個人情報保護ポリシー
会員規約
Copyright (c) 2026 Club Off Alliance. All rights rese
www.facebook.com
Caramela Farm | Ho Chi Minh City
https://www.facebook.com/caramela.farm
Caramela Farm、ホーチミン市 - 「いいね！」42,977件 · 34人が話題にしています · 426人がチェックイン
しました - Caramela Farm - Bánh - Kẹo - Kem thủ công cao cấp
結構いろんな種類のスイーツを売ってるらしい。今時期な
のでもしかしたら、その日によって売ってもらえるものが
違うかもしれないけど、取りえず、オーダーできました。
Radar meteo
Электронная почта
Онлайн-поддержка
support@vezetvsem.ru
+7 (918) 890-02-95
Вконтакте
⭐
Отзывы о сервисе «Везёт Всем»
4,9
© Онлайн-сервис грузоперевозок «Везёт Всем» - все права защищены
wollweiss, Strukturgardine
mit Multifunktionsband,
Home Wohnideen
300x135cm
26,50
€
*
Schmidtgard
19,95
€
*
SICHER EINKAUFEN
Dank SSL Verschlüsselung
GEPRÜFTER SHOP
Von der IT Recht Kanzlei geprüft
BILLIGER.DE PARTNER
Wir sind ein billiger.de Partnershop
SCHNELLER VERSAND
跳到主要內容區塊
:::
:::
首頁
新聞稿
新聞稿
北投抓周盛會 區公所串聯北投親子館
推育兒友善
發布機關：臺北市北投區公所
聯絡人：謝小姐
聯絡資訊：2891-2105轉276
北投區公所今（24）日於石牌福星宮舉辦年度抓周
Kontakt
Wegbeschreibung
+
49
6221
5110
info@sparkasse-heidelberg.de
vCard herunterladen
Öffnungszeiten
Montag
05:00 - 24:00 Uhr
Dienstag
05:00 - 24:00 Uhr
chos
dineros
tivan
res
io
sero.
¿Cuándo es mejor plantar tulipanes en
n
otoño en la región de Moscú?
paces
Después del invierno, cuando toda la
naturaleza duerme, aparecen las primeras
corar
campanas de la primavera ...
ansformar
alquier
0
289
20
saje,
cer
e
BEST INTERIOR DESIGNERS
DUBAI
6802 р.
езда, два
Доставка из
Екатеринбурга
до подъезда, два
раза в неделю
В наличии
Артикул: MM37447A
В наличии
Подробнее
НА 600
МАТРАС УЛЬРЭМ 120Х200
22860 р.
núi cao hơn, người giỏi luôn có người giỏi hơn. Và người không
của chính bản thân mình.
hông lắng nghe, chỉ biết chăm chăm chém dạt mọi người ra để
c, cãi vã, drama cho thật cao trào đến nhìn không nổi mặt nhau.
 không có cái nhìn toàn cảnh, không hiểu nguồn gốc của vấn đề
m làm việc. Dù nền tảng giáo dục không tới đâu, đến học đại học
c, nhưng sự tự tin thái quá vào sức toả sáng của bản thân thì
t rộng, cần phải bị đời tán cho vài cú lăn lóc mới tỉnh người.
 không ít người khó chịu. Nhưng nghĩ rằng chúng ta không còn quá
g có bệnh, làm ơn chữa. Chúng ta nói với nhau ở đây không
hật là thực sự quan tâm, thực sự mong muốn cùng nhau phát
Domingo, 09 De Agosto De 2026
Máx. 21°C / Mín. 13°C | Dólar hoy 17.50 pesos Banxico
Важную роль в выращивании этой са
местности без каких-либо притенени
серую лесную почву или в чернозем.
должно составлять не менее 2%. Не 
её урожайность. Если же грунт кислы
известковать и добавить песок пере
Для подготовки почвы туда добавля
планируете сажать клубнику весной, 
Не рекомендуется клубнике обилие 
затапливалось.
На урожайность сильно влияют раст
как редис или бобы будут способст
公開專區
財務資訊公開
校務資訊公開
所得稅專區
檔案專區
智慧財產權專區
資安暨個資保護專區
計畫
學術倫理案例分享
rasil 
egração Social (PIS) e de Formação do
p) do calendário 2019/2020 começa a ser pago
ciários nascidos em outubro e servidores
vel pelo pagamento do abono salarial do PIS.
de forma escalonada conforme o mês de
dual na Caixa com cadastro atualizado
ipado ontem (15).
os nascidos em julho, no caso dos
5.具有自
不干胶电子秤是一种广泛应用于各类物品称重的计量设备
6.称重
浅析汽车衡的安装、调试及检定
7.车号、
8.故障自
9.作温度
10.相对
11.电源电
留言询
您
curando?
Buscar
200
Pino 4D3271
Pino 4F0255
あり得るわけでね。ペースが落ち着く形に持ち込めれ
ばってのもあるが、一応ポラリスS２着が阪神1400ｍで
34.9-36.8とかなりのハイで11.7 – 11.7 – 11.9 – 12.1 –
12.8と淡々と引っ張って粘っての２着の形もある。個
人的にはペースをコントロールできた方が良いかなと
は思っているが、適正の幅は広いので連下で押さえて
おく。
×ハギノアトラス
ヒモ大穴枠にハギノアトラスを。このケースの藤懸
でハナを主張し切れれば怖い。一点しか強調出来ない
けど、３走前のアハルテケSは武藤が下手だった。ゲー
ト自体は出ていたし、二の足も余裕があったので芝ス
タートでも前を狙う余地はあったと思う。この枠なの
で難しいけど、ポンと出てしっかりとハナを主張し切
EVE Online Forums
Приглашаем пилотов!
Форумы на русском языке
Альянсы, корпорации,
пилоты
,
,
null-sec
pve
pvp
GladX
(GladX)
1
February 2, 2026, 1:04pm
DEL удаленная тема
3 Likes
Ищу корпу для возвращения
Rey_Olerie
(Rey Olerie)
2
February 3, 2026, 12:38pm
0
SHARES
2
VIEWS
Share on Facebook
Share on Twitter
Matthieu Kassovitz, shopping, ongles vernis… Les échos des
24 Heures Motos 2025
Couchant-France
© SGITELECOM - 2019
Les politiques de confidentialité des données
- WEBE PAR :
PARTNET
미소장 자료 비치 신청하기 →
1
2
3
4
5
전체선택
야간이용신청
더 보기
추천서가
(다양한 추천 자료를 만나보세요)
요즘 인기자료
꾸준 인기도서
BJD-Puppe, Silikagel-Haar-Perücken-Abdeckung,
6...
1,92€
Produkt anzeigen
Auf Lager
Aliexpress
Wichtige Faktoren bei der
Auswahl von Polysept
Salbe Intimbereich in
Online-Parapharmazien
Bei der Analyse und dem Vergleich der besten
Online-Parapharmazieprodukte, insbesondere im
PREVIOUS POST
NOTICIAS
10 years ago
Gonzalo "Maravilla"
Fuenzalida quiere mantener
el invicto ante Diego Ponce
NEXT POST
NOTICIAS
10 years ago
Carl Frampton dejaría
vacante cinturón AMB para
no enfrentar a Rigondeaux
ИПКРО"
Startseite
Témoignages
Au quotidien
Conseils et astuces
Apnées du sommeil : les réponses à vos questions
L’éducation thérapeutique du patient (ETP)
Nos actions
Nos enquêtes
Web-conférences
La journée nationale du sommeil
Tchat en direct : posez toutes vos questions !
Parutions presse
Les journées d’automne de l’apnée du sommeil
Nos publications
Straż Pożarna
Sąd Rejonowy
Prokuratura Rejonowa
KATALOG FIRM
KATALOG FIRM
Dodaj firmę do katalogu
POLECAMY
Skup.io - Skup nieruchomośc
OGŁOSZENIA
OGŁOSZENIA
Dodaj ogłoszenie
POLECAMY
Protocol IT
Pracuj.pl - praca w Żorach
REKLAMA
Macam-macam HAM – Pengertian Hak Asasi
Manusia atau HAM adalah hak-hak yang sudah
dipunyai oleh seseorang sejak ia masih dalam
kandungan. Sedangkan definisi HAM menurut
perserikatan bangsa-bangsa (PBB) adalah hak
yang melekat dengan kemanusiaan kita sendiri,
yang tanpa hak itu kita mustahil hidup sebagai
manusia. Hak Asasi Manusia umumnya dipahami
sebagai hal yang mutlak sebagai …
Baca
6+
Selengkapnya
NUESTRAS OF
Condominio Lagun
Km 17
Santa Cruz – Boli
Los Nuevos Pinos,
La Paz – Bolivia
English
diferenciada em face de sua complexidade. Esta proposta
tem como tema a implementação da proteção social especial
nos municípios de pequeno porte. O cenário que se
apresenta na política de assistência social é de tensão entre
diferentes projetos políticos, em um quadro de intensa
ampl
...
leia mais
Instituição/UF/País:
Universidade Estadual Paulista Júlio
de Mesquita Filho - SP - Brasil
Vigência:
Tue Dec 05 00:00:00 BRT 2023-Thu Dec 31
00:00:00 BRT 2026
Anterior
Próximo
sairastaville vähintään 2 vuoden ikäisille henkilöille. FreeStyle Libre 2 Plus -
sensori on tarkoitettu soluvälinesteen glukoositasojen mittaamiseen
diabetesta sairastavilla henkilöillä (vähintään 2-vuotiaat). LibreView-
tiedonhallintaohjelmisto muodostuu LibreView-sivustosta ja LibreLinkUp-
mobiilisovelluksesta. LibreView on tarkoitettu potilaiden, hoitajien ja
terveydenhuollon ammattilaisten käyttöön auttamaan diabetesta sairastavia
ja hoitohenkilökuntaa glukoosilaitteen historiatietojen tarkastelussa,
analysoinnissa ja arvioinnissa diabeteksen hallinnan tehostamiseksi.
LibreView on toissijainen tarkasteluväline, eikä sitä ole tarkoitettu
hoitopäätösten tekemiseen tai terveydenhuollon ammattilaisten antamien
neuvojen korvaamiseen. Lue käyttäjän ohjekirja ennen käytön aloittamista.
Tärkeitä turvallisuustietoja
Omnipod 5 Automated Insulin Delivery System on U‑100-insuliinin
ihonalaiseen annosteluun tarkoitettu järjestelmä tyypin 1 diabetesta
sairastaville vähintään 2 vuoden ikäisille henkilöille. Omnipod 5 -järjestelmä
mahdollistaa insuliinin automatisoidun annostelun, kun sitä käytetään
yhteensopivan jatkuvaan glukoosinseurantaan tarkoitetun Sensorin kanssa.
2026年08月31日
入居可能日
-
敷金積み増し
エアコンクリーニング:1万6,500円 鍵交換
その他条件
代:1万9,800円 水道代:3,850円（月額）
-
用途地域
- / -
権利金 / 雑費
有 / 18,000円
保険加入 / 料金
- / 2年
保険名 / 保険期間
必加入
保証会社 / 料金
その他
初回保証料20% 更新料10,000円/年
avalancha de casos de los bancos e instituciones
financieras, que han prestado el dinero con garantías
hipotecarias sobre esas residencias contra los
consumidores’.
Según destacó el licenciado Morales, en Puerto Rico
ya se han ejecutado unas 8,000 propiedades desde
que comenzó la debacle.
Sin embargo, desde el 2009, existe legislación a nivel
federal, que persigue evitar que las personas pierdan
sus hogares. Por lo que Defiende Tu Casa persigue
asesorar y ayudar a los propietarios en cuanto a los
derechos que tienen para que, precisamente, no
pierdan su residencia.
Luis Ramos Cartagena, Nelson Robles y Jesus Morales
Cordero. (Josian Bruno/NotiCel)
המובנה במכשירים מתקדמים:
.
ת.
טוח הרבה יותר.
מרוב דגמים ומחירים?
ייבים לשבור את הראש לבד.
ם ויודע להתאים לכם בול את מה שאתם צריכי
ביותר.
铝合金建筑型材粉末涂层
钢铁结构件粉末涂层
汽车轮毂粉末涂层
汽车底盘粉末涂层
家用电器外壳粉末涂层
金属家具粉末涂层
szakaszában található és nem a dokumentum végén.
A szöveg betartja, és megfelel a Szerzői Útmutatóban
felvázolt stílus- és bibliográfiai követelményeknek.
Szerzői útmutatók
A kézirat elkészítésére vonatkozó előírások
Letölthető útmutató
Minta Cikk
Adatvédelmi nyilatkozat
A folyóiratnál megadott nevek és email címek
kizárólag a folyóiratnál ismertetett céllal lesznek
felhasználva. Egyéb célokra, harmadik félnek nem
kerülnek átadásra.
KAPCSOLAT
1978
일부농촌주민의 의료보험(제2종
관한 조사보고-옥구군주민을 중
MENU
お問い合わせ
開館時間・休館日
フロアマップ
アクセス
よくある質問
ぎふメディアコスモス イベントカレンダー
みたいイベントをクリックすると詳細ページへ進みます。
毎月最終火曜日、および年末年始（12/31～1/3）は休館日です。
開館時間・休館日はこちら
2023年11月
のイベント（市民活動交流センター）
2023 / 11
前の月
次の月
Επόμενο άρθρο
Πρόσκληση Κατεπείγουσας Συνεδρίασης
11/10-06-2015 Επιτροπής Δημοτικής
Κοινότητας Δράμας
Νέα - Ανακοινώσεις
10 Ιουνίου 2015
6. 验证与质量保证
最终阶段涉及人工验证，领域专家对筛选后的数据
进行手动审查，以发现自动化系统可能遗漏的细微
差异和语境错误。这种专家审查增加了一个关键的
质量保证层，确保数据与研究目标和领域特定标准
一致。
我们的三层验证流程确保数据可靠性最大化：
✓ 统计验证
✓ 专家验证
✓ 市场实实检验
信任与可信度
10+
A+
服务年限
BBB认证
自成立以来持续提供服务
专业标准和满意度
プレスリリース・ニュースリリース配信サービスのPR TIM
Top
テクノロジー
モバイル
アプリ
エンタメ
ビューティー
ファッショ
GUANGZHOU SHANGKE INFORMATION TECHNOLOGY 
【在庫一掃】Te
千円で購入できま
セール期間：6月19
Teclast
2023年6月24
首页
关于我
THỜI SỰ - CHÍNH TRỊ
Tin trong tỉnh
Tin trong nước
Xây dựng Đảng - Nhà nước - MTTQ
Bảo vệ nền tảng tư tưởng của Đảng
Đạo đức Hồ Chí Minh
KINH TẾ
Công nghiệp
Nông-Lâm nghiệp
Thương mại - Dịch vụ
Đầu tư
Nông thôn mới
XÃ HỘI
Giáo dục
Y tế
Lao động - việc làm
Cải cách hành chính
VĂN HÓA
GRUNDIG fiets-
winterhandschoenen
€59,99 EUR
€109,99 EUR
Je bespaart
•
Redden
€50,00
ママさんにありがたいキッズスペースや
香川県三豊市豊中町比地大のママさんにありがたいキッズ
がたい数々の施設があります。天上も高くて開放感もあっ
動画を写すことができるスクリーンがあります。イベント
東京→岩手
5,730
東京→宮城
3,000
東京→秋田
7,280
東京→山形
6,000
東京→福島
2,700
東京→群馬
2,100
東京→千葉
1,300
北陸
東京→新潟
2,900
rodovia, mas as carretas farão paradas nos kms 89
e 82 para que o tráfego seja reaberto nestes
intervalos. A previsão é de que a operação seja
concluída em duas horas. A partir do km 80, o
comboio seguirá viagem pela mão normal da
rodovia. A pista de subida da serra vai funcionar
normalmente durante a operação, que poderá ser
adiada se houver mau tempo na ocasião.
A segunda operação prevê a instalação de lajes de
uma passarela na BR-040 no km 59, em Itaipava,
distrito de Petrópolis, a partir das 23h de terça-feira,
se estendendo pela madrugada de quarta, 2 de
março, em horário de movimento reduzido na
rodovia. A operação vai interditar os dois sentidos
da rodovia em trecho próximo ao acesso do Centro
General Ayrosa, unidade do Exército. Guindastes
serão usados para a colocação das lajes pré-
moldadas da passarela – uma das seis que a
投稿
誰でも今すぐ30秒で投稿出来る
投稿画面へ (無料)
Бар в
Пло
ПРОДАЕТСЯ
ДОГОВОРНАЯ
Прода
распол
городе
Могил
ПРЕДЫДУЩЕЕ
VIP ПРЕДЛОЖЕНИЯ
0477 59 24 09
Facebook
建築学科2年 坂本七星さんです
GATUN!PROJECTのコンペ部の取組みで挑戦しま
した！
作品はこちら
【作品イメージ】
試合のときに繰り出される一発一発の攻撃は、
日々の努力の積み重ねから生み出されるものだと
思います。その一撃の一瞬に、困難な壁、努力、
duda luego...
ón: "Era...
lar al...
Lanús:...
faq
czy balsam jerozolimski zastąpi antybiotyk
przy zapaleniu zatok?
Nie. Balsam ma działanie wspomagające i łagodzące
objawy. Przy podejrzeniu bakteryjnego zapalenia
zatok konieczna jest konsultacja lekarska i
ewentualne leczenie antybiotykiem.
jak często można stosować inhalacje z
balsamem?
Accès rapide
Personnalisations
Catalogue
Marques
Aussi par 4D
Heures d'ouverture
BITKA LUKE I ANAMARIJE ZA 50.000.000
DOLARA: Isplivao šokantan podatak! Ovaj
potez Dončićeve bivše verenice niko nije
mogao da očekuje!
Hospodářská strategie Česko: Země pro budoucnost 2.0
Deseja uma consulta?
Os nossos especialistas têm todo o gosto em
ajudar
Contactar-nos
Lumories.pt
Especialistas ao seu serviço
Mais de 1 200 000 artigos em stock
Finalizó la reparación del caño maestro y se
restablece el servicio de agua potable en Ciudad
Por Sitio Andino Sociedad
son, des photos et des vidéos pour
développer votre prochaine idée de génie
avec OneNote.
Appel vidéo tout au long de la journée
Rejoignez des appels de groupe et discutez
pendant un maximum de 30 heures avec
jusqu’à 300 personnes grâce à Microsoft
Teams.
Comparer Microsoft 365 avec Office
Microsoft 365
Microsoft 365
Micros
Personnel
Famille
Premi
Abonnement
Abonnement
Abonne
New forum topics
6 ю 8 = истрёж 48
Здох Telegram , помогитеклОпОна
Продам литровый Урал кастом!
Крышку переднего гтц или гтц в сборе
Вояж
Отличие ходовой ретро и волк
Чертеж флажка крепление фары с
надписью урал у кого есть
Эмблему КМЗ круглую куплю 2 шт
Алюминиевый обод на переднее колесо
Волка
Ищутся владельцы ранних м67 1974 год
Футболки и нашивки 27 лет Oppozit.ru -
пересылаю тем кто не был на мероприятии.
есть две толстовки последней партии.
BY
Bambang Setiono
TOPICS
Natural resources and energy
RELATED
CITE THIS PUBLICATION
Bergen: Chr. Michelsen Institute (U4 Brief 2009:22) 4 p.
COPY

» Aim of the exercise
Reproduce verbatim everything from the beginning of the rows down to the line containing "Wir sind ein billiger.de Partnershop", including that line.

» Answer section
個人情報保護ポリシー
会員規約
Copyright (c) 2026 Club Off Alliance. All rights rese
www.facebook.com
Caramela Farm | Ho Chi Minh City
https://www.facebook.com/caramela.farm
Caramela Farm、ホーチミン市 - 「いいね！」42,977件 · 34人が話題にしています · 426人がチェックイン
しました - Caramela Farm - Bánh - Kẹo - Kem thủ công cao cấp
結構いろんな種類のスイーツを売ってるらしい。今時期な
のでもしかしたら、その日によって売ってもらえるものが
違うかもしれないけど、取りえず、オーダーできました。
Radar meteo
Электронная почта
Онлайн-поддержка
support@vezetvsem.ru
+7 (918) 890-02-95
Вконтакте
⭐
Отзывы о сервисе «Везёт Всем»
4,9
© Онлайн-сервис грузоперевозок «Везёт Всем» - все права защищены
wollweiss, Strukturgardine
mit Multifunktionsband,
Home Wohnideen
300x135cm
26,50
€
*
Schmidtgard
19,95
€
*
SICHER EINKAUFEN
Dank SSL Verschlüsselung
GEPRÜFTER SHOP
Von der IT Recht Kanzlei geprüft
BILLIGER.DE PARTNER
Wir sind ein billiger.de Partnershop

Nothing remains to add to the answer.